According to the disease’s stage of development, scarlet fever can manifest itself in various ways. After the incubation period, which usually lasts from 2 to 5 days, the affected person suffers from headaches, shivers and may even vomit. Furthermore, the throat is often sore, especially since the tonsils are swollen and covered with a sort of yellowish plaque, thus making swallowing difficult. At this stage, the patient also has swollen cervical lymph nodes.
The following day, small red pustules start to appear on the skin and, unlike measles, they do not go away when pressure is applied.

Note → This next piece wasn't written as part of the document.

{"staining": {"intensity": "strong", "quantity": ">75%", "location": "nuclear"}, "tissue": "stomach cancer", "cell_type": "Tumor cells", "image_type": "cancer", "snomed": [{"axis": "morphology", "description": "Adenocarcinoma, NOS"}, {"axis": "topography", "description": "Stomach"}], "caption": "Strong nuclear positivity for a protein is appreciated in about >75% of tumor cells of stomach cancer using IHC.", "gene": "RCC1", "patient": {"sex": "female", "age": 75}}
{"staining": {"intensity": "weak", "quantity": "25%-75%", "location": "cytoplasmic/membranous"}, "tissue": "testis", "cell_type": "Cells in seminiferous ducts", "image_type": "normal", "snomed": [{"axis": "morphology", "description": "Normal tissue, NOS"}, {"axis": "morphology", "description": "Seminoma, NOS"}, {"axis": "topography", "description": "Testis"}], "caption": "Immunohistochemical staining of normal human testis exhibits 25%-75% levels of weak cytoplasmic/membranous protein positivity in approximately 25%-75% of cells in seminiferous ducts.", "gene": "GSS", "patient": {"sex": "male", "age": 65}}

These pustules are mainly located near the groin, legs, arms and torso, although they can spread to all parts of the body. Meanwhile, the chin and area located around the mouth remain quite pale.
Finally, the taste buds begin to swell and the tongue takes on a characteristic strawberry-like colour. After a few days, the fever subsides and the rash loses its bright color before the skin eventually peels off. Recurrence then occurs after about twenty days, and is accompanied by the first symptoms of scarlet fever.

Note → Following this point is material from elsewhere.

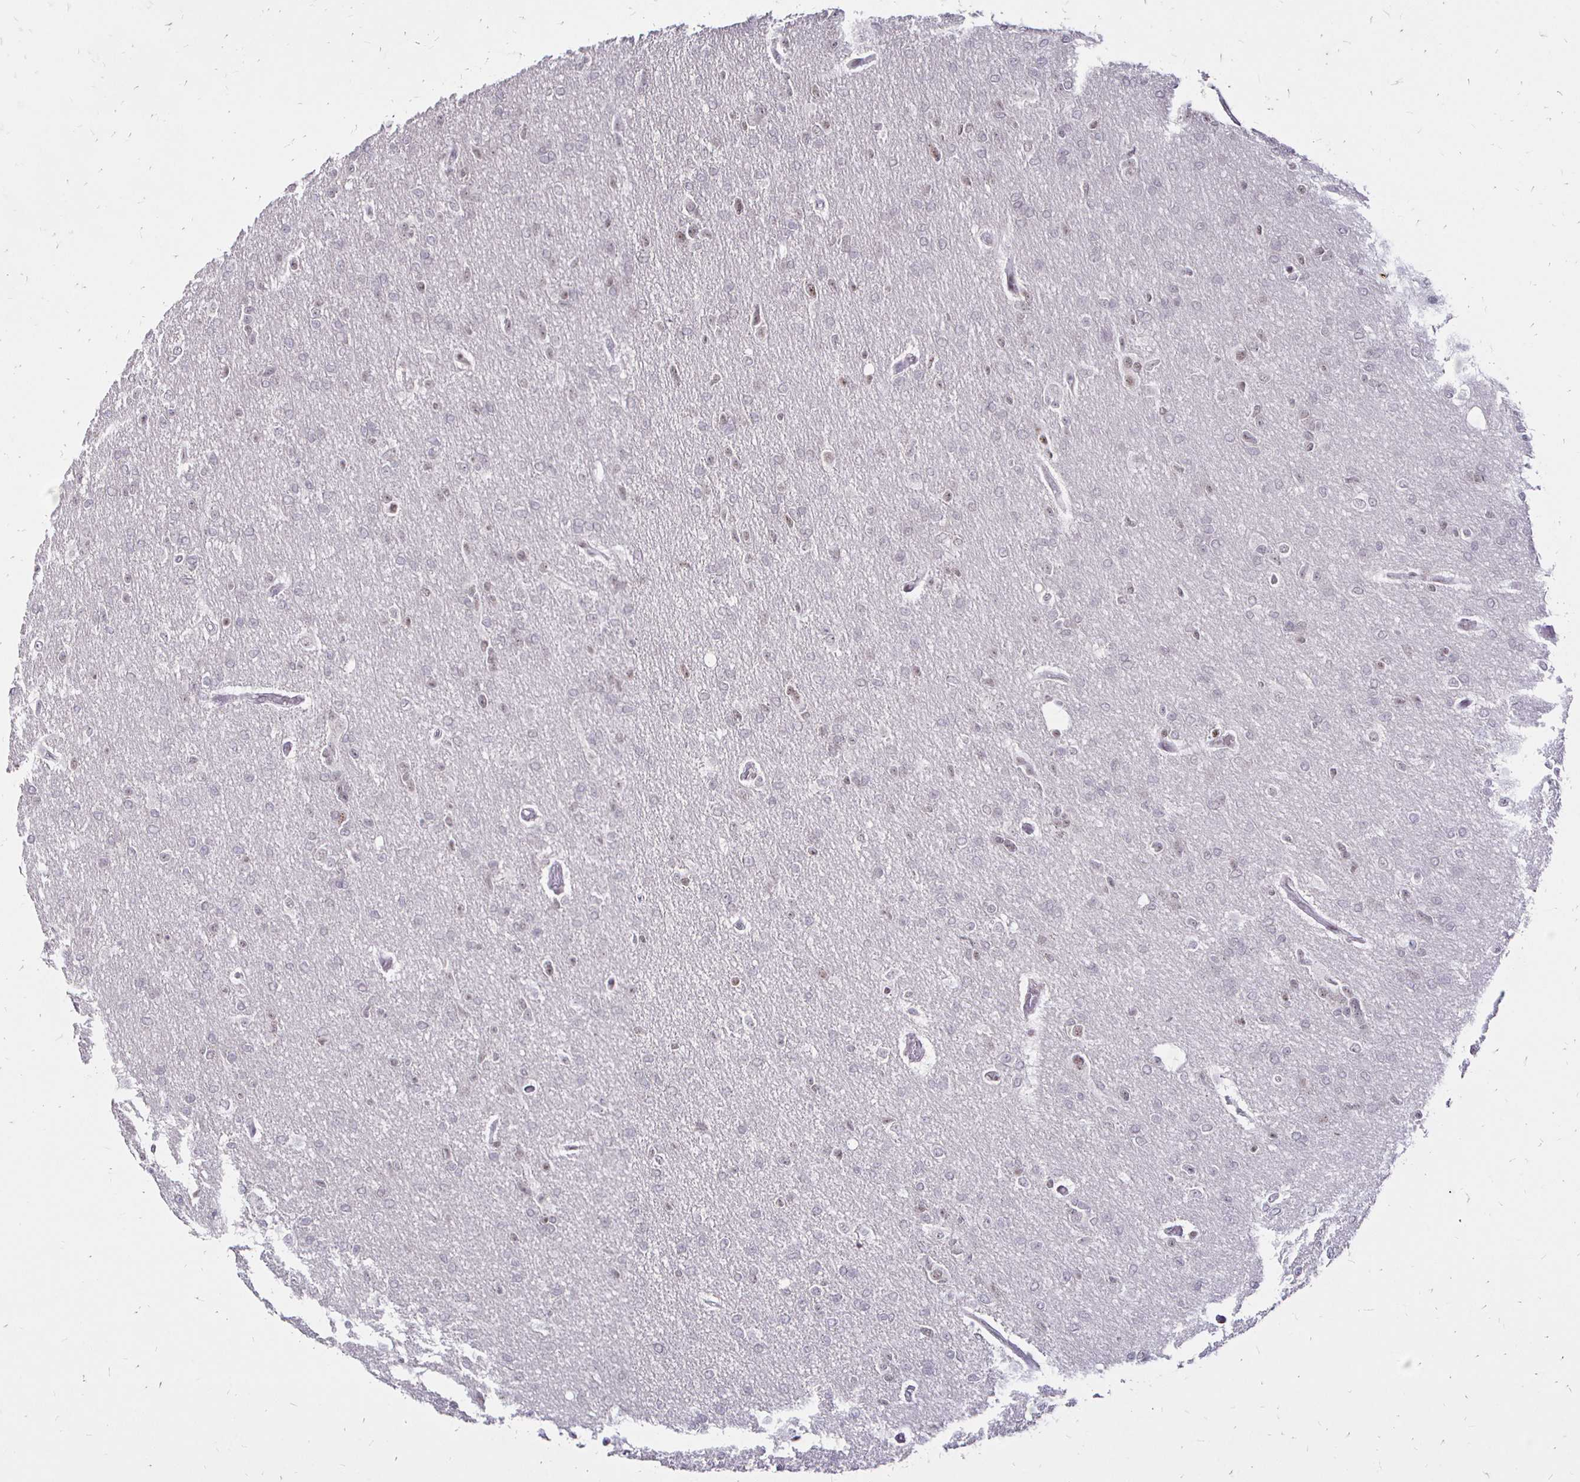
{"staining": {"intensity": "negative", "quantity": "none", "location": "none"}, "tissue": "glioma", "cell_type": "Tumor cells", "image_type": "cancer", "snomed": [{"axis": "morphology", "description": "Glioma, malignant, Low grade"}, {"axis": "topography", "description": "Brain"}], "caption": "Malignant glioma (low-grade) was stained to show a protein in brown. There is no significant staining in tumor cells.", "gene": "SIN3A", "patient": {"sex": "male", "age": 26}}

If the patient is feverish but its temperature does not reach 40 º C, it is advisable to administer Ferrum Phosphoricum 4 CH every hour, especially if the eardrums are also affected. If, in addition to fever, the patient also suffers from intense thirst and swallowing difficulties, it will be necessary to administer him or her hourly intakes of Belladonna 5 CH. In the presence of an oedema of the uvula, the most appropriate remedy is Apis Mellifica 5 CH, of which hourly intakes are necessary.
If scarlet fever is not treated in time or if the symptoms persist in spite of treatment, it is imperative to consult a doctor as soon as possible. Note that scarlet fever can lead to inflammation of the meninges, middle ear and may, in case of complications, spread to the heart muscles and causing a tachycardia, that is to say, an increased heart rate. In this case, the disease can lead to rheumatic fever, which requires emergency medical treatment.